- Marineth, o desembarque em Angola, provocou-me profunda sensação de pertencimento à África. Ainda no aeroporto, numa manhã de sol e céu límpido, fulgente, elevei meu pensamento ao médico e poeta Agostinho Neto, que proclamou a independência angolana, em 11/11 de 1975. E, também, como não poderia deixar de ser, assaltou-me da memória o tráfico de escravos, que tantas vezes me causaram revolta, banhada em lágrimas, na leitura dos poemas de Castro Alves. Lembro-me desses fatos agora, às vésperas do centenário de nascimento de Agostinho Neto, em 17/9 de 2022. Será que esse marco político-histórico-literário vai ser ignorado aqui e acolá?
- Athaliba, desencava essa revelação guardada a sete chaves no baú de memórias. Qual a missão que levou ocê para o outro lado do Atlântico?

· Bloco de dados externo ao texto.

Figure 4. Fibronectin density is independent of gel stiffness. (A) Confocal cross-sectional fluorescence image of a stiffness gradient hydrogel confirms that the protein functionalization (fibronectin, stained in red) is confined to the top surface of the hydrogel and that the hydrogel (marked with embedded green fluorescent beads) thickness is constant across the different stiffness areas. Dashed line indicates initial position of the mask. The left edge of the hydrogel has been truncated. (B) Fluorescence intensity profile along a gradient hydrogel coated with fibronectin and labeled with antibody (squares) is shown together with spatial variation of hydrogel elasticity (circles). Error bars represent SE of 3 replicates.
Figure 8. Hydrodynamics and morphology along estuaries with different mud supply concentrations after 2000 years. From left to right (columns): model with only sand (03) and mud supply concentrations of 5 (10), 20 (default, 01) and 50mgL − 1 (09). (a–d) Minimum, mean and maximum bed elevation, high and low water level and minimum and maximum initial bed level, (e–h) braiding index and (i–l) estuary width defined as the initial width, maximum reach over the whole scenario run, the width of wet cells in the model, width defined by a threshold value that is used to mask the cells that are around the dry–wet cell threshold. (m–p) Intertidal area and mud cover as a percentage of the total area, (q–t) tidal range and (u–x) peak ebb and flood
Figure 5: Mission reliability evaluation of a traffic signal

- Marineth, o saudoso Neiva Moreira me enviara a Angola para produzir reportagens para a revista Cadernos Terceiro Mundo, à época editada pelo jornalista Procópio Mineiro. Moreira fora jornalista e deputado federal e estadual, representando o Maranhão. E Mineiro evitou golpe nas eleições de 1982, que elegeu Leonel Brizola, ao denunciar o escândalo da Proconsult. Aquele país estava imerso numa guerra civil, apoiada pelos EUA, que financiava mercenários chefiados por Jonas Savimbi, contra a revolução vitoriosa.
- Athaliba, a batalha entre o MPLA e a UNITA durou de 1975 a 2002.

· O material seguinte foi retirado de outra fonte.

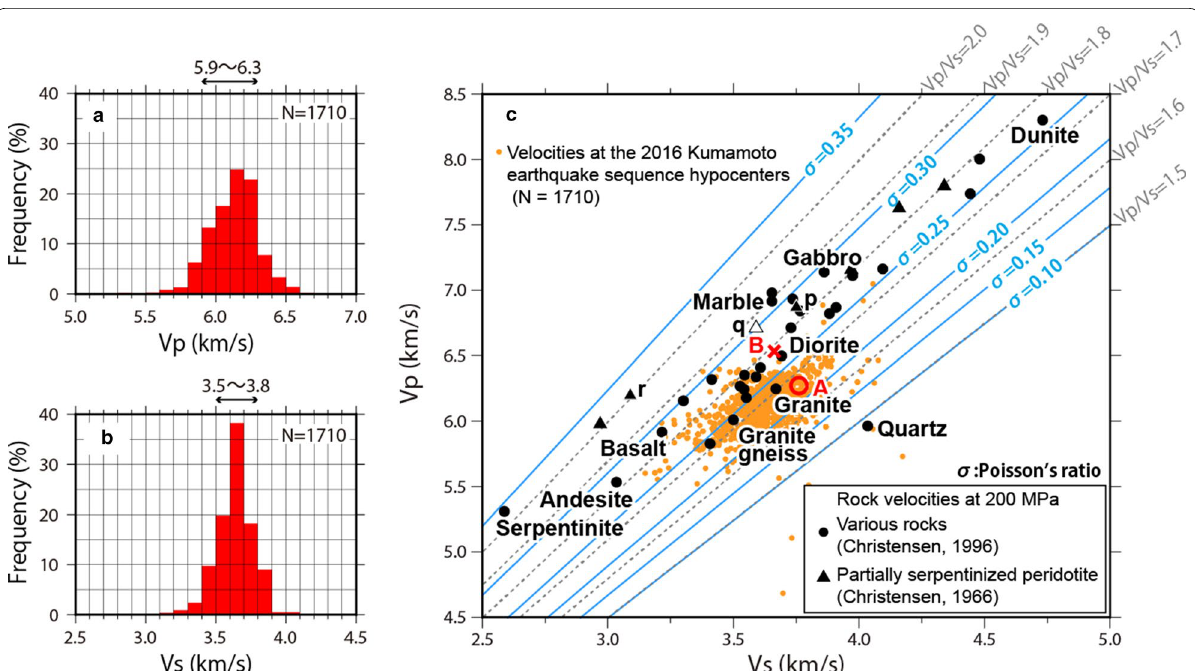
Fig. 8 Velocity distribution in the seismogenic zone and their relation to various rock types. a V p and b V s histograms obtained at each hypocenter in the final velocity model. c V p– V s relationship for the 2016 Kumamoto Earthquake sequence and corresponding rock types in a typical seismogenic zone. The black circles show the velocity distribution for various rock types at 200 MPa (Christensen 1996). The black triangles show the velocity distribution for partially serpentinized peridotite (Christensen 1966); ’p’ and ’r’ represent serpentinized volumes of 29.4 and 52.7%, respectively. The white triangle ’q’ represents the estimated velocities for 35% serpentinization. Points A and B represent the velocities at the rupture propagation and rupture termination points, respectively; these points are shown in Fig. 7 and referred to in Table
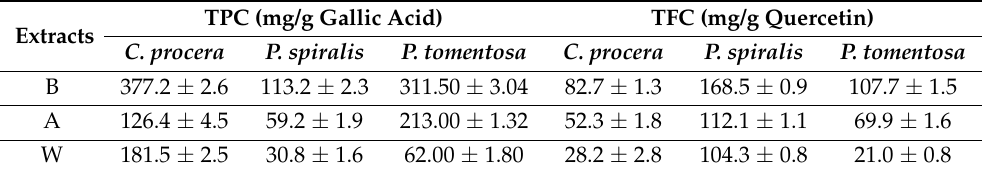
Table 3. TPC and TFC of all extracts of C. procera , P. spiralis and P. tomentosa .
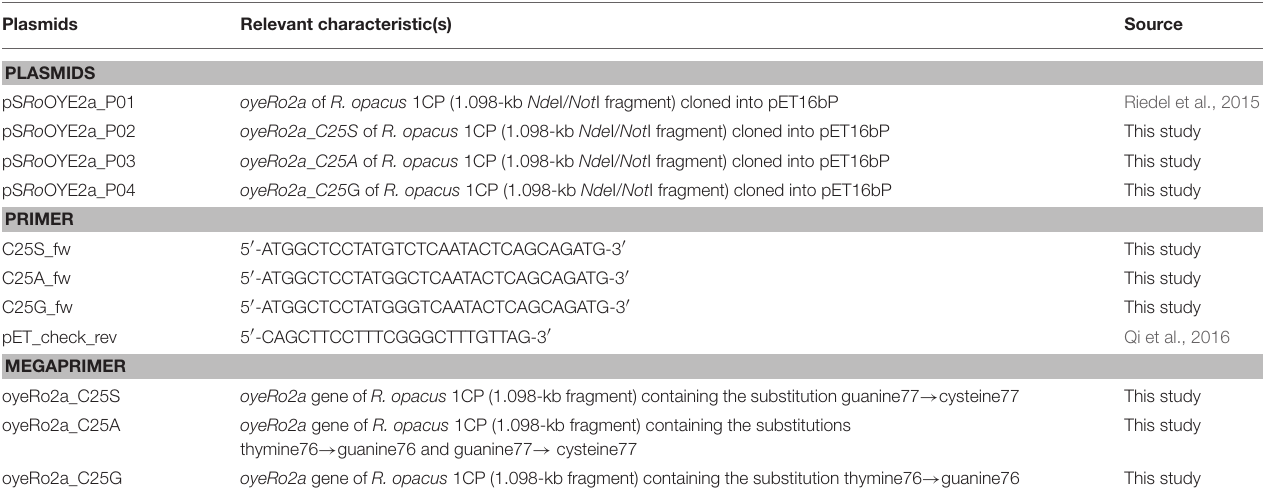
TABLE 1 | Plasmids and primers used in this study.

- Sim, Marineth. Agostinho Neto foi líder do Movimento Popular de Libertação de Angola, o MPLA. E combateu dissidentes da Frente Nacional de Libertação de Angola, chefiados por Jonas Savimbi, entrincheirados na União Nacional para a Independência Total de Angola, a UNITA. Nas ruas de Luanda, capital de Angola, por onde andei, o cenário da batalha refletia a crítica condição de vida da população. A economia do país, na quase totalidade, estava implícita no conflito. E, no retorno à Morada do Sol, perto da casa do presidente José Eduardo Santos, organizava os textos.
- Athaliba, descreve o poeta e médico Agostinho Neto?

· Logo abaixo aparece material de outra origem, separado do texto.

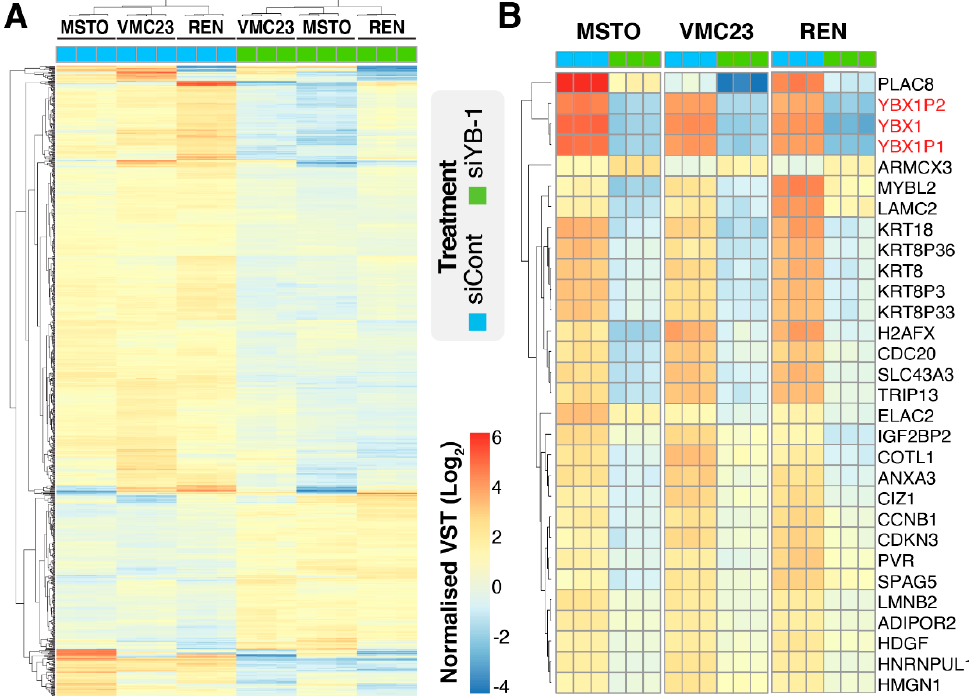
Figure 1. Transfection of YB-1 siRNA downregulates several core cell cycle gene transcripts. ( A ) Heatmap of all altered genes identified by RNA-seq and ( B ) of the top 30 altered genes of RNA-seq data of MSTO-211H, VMC23 or REN cells transfected with siCont or siYB-1 #1, based on significance (FDR). Experiments were repeated three times. Heatmaps with two-way hierarchical clustering were generated using R software. The heatmap colour spectrum depicts variance-stabilising transformation (VST) counts relative to the mean value of all VST counts of all samples. Highlighted in red are YBX1 and the two pseudogenes, YBX1P1 and YBX1P2 .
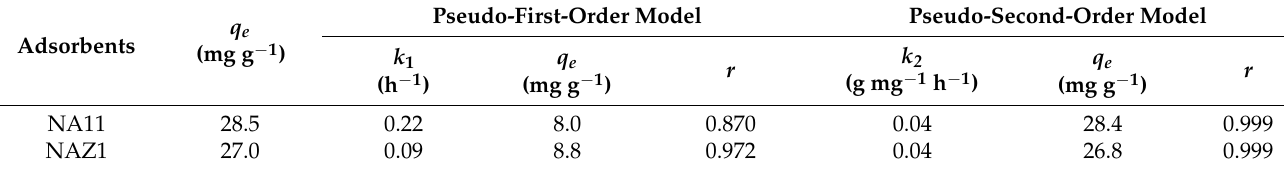
Figure 2. Effect of contact time on the adsorption of Cr(VI) using NA11 and NAZ1. Table 2. Kinetic parameters for the adsorption of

- Marineth, o Antônio Agostinho Neto, nasceu na aldeia Kaxicane, filho do pastor metodista, Agostinho Neto, e da professora Maria da Silva Neto. Após estudar no Liceu Salvador Correia, em Luanda, foi cursar a Medicina, em Portugal. Lá, integrou o Movimento dos Jovens Intelectuais de Angola. Colaborou com as revistas Momento e Mensagem, órgãos de associação angolana. O conteúdo político dos seus poemas e artigos contrariava a ditadura salazarista, de inspiração nazifascista, liderada por Antonio Salazar, desde 1930. Após a morte dele, em 1970, Portugal se livrou do regime nazifascista, com a Revolução dos Cravos, em 24/4 de 1974.
- Agostinho Neto foi preso por suas atividades em favor do país dele, Athaliba?
- Por algumas vezes, Marineth. As detenções não o afastaram das ações política. Fundou o Centro de Estudos Africanos, com Amilcar Cabral, Mário de Andrade, Marcelino dos Santos e Francisco José Tenreiro, em Lisboa. Licenciou-se em Medicina e casou com Maria Eugênia, em 1957. Após fugir para Kinshasa, juntou-se ao MPLA, sendo eleito presidente. Na volta à Luanda, proclamou a independência de Angola, após participar de acordo para transição de governo, em Alvor, Portugal. Ele morreu em 10/9 de 1977, em Moscou, na União Soviética. Deixou o legado da liberdade do povo angolano.
- Athaliba, ocê sabe declamar algum poema do Agostinho Neto?
- Neste instante, Marineth, ainda de densa dor pela morte da mana negra Ligia Celeste, em 25/6, cultivo à memória dela os versos do combativo, imprescindível, poeta Agostinho Neto:
“Voz do sangue palpitam-me os sons do batuque.
E os ritmos melancólicos do blue.
Ó negro esfarrapado do Harlem
Ó dançarino de Chicago, ó negro servidor do South.
Ó negro da África, negros de todo o mundo.
Eu junto ao vosso magnífico canto
A minha pobre voz, os meus humildes ritmos.
Eu vos acompanho pelas emaranhadas áfricas do nosso Rumo.
Eu vos sinto, negros de todo o mundo.
Eu vivo a nossa história, meus irmãos”.